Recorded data
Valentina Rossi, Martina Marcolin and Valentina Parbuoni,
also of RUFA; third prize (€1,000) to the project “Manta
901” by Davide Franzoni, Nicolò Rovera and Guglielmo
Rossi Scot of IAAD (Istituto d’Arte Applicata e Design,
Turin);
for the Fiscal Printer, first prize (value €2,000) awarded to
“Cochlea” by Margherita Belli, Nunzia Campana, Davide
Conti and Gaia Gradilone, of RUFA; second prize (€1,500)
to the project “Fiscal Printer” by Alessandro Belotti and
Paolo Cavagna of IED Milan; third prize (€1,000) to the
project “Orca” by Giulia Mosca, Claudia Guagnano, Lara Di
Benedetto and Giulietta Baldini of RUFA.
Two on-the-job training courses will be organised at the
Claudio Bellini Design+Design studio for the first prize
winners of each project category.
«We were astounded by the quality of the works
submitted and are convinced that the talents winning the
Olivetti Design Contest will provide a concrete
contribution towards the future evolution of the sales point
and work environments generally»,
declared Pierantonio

Your objective: Arrange every line of text in the items above as a Markdown table, with the column "Row" for a running number and the column "Line" for the line itself. Leave out any blank lines.

Solution:
| Row | Line |
|---|---|
| 1 | Valentina Rossi, Martina Marcolin and Valentina Parbuoni, |
| 2 | also of RUFA; third prize (€1,000) to the project “Manta |
| 3 | 901” by Davide Franzoni, Nicolò Rovera and Guglielmo |
| 4 | Rossi Scot of IAAD (Istituto d’Arte Applicata e Design, |
| 5 | Turin); |
| 6 | for the Fiscal Printer, first prize (value €2,000) awarded to |
| 7 | “Cochlea” by Margherita Belli, Nunzia Campana, Davide |
| 8 | Conti and Gaia Gradilone, of RUFA; second prize (€1,500) |
| 9 | to the project “Fiscal Printer” by Alessandro Belotti and |
| 10 | Paolo Cavagna of IED Milan; third prize (€1,000) to the |
| 11 | project “Orca” by Giulia Mosca, Claudia Guagnano, Lara Di |
| 12 | Benedetto and Giulietta Baldini of RUFA. |
| 13 | Two on-the-job training courses will be organised at the |
| 14 | Claudio Bellini Design+Design studio for the first prize |
| 15 | winners of each project category. |
| 16 | «We were astounded by the quality of the works |
| 17 | submitted and are convinced that the talents winning the |
| 18 | Olivetti Design Contest will provide a concrete |
| 19 | contribution towards the future evolution of the sales point |
| 20 | and work environments generally», |
| 21 | declared Pierantonio |